### [Work item]
Word for word, return each entry that follows, with every image removed.
··· Material shown
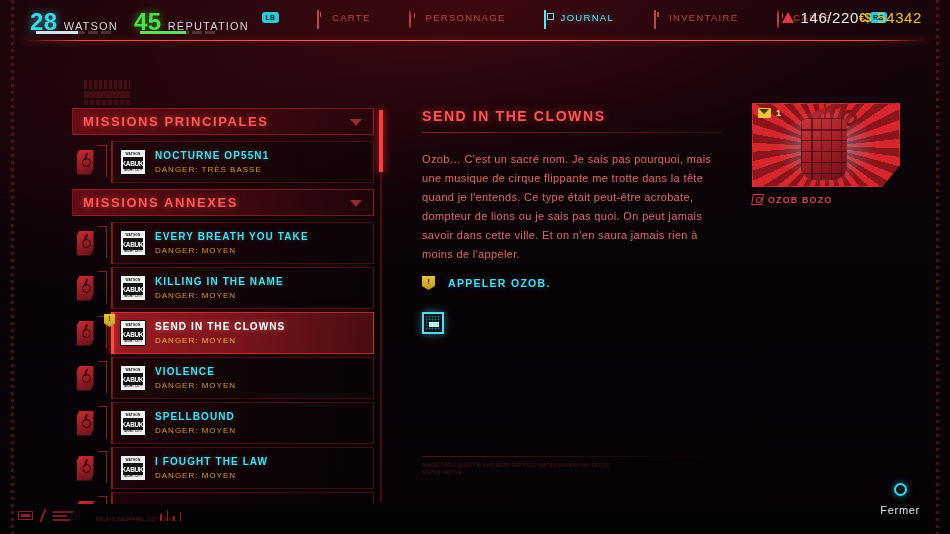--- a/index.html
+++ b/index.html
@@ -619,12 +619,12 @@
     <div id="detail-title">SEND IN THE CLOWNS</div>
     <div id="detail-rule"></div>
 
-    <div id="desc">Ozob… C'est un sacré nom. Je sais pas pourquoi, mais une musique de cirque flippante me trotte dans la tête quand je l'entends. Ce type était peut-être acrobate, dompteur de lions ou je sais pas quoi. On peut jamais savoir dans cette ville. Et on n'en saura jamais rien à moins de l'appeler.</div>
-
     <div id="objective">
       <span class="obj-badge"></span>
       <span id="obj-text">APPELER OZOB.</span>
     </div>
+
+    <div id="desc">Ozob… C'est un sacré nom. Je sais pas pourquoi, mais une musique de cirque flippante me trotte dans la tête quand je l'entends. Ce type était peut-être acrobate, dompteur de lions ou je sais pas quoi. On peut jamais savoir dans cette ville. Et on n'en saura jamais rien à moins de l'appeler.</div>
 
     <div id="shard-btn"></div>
······
### [Expected output]
--- a/index.html
+++ b/index.html
@@ -619,12 +619,12 @@
     <div id="detail-title">SEND IN THE CLOWNS</div>
     <div id="detail-rule"></div>
 
-    <div id="desc">Ozob… C'est un sacré nom. Je sais pas pourquoi, mais une musique de cirque flippante me trotte dans la tête quand je l'entends. Ce type était peut-être acrobate, dompteur de lions ou je sais pas quoi. On peut jamais savoir dans cette ville. Et on n'en saura jamais rien à moins de l'appeler.</div>
-
     <div id="objective">
       <span class="obj-badge"></span>
       <span id="obj-text">APPELER OZOB.</span>
     </div>
+
+    <div id="desc">Ozob… C'est un sacré nom. Je sais pas pourquoi, mais une musique de cirque flippante me trotte dans la tête quand je l'entends. Ce type était peut-être acrobate, dompteur de lions ou je sais pas quoi. On peut jamais savoir dans cette ville. Et on n'en saura jamais rien à moins de l'appeler.</div>
 
     <div id="shard-btn"></div>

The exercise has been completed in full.